Work request - Down to the last line, restate the material below exactly.

Provided material -
++++

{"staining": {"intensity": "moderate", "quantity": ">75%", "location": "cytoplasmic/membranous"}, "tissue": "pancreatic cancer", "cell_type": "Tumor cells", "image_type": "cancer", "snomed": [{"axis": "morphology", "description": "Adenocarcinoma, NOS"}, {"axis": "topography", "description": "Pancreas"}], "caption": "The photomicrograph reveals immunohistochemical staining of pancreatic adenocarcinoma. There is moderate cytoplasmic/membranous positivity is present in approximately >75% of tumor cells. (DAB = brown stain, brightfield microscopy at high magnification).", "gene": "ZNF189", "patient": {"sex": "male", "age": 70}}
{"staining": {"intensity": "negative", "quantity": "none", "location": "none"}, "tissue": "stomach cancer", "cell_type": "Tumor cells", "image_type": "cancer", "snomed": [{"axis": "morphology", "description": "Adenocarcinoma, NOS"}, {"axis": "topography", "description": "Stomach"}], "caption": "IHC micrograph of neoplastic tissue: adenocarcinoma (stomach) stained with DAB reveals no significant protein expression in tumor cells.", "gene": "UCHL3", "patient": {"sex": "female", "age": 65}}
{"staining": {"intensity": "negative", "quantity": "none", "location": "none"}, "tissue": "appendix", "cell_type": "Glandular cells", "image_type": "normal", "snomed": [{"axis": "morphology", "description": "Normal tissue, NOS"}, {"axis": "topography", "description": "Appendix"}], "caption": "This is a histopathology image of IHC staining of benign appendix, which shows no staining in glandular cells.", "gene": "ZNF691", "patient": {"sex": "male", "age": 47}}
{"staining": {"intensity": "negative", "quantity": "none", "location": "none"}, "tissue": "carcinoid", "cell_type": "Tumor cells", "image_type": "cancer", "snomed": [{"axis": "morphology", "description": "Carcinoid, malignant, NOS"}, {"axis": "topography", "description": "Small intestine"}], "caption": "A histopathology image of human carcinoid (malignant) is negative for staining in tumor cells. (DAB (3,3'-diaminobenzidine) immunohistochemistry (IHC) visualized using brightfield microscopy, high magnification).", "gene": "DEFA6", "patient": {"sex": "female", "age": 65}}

++++

Solved problem -
{"staining": {"intensity": "moderate", "quantity": ">75%", "location": "cytoplasmic/membranous"}, "tissue": "pancreatic cancer", "cell_type": "Tumor cells", "image_type": "cancer", "snomed": [{"axis": "morphology", "description": "Adenocarcinoma, NOS"}, {"axis": "topography", "description": "Pancreas"}], "caption": "The photomicrograph reveals immunohistochemical staining of pancreatic adenocarcinoma. There is moderate cytoplasmic/membranous positivity is present in approximately >75% of tumor cells. (DAB = brown stain, brightfield microscopy at high magnification).", "gene": "ZNF189", "patient": {"sex": "male", "age": 70}}
{"staining": {"intensity": "negative", "quantity": "none", "location": "none"}, "tissue": "stomach cancer", "cell_type": "Tumor cells", "image_type": "cancer", "snomed": [{"axis": "morphology", "description": "Adenocarcinoma, NOS"}, {"axis": "topography", "description": "Stomach"}], "caption": "IHC micrograph of neoplastic tissue: adenocarcinoma (stomach) stained with DAB reveals no significant protein expression in tumor cells.", "gene": "UCHL3", "patient": {"sex": "female", "age": 65}}
{"staining": {"intensity": "negative", "quantity": "none", "location": "none"}, "tissue": "appendix", "cell_type": "Glandular cells", "image_type": "normal", "snomed": [{"axis": "morphology", "description": "Normal tissue, NOS"}, {"axis": "topography", "description": "Appendix"}], "caption": "This is a histopathology image of IHC staining of benign appendix, which shows no staining in glandular cells.", "gene": "ZNF691", "patient": {"sex": "male", "age": 47}}
{"staining": {"intensity": "negative", "quantity": "none", "location": "none"}, "tissue": "carcinoid", "cell_type": "Tumor cells", "image_type": "cancer", "snomed": [{"axis": "morphology", "description": "Carcinoid, malignant, NOS"}, {"axis": "topography", "description": "Small intestine"}], "caption": "A histopathology image of human carcinoid (malignant) is negative for staining in tumor cells. (DAB (3,3'-diaminobenzidine) immunohistochemistry (IHC) visualized using brightfield microscopy, high magnification).", "gene": "DEFA6", "patient": {"sex": "female", "age": 65}}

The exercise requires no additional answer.